Typical of Jean-Luc Godard's recent films, Goodbye to Language is an essay-collage of scenes, quotations and tricks on intellectual themes. It stars a dog and a bickering naked couple. Godard is attracted to digital 3D for abstract effects, surreal colors and off-kilter compositions. He deconstructs technology and story, and twice the cameras drift into different streams instead of remaining parallax. The blu-ray pack also has a 2D version and excellent notes.

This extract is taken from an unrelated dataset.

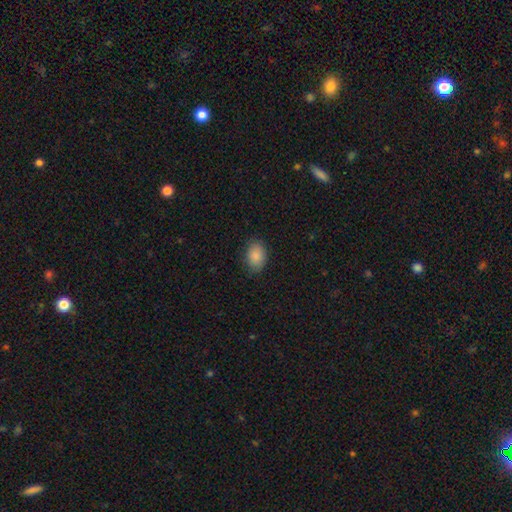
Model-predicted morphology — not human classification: This is clearly a smooth galaxy (88%). How rounded: clearly in between (81%). Merging: clearly none (84%).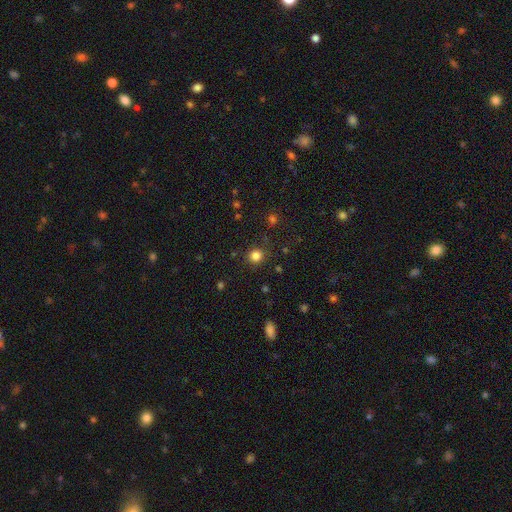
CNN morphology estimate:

Musician Robert Lowe stars in A Spell to Ward Off the Darkness, made in three sections by avant-garde artists Ben Rivers and Ben Russell. The first part glimpses life in an Estonian commune with nude saunas and a geodesic dome. Then he's alone in a forest, reading and setting the cottage on fire. The last part, his black metal band's ultra-loud performance in Norway, is the opposite of the contemplative parts. The notes say, "We seek to produce experience itself — the cinema should not simply be leashed to representation, it should create reality."
Realities are created in Shawn Holmes' Memory Lane as a veteran with PTSD falls for a crazy woman who symbolizes his secrets and obsessions. When she dies from an apparent suicide, he thinks he can look for clues in the past by electrocuting himself with a system of bulbs over a tub. This no-budget wonder presents painful realities through its fragmented, distorted lens.

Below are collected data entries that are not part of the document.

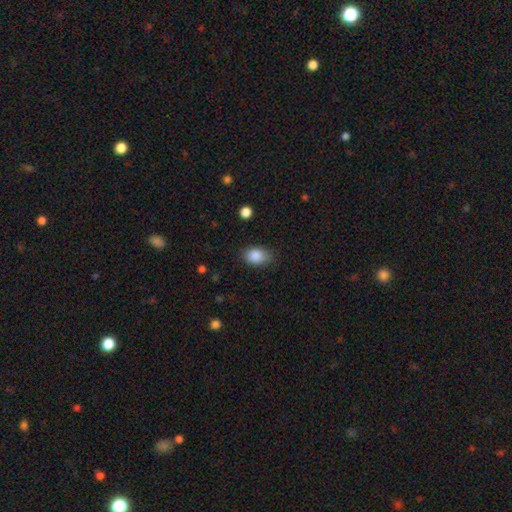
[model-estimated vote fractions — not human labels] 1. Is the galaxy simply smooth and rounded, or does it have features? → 87% smooth, 8% star or artifact, 5% featured or disk.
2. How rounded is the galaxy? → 80% in between, 18% round, 1% cigar-shaped.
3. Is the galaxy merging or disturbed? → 77% none, 18% minor disturbance, 4% major disturbance, 1% merger.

Classics hitting Blu-ray this month include Preston Sturges' Sullivan's Travels (1941), about a comedy director who yearns to make a serious movie (to be called Oh Brother, Where Are Thou?) and tours America as a hobo, getting more than he wished; Carol Reed's gorgeously shot suspenser Odd Man Out (1947), with James Mason hiding from police in Belfast; and Jean Renoir's The River (1951), about an English girl in India, shot in ravishing Technicolor. These are Criterion discs with bonus stuff.

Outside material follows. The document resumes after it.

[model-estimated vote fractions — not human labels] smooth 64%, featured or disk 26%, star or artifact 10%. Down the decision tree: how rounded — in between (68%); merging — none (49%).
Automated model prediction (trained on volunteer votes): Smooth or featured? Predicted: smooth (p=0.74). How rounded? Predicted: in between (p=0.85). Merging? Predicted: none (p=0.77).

You can't go wrong with Yasujiro Ozu's silent Japanese films of the early '30s. Silent Ozu: Three Crime Dramas show him brilliantly digesting the influence of Hollywood crime in Walk Cheerfully, That Night's Wife and Dragnet Girl. Going back farther, the 10-part French serial The House of Mystery (1923), made by Russian artists Ivan Mosjoukine and Alexandre Volkoff, is a beautifully shot, endlessly delayed melodrama of our hero's attempts to clear his name of murder under various disguises over 10 years. On this restored, tinted print from Flicker Alley, its arty look includes lovely locations and sequences in silhouette. There's a literal cliffhanger before love conquers all. It's the closest we have to time travel.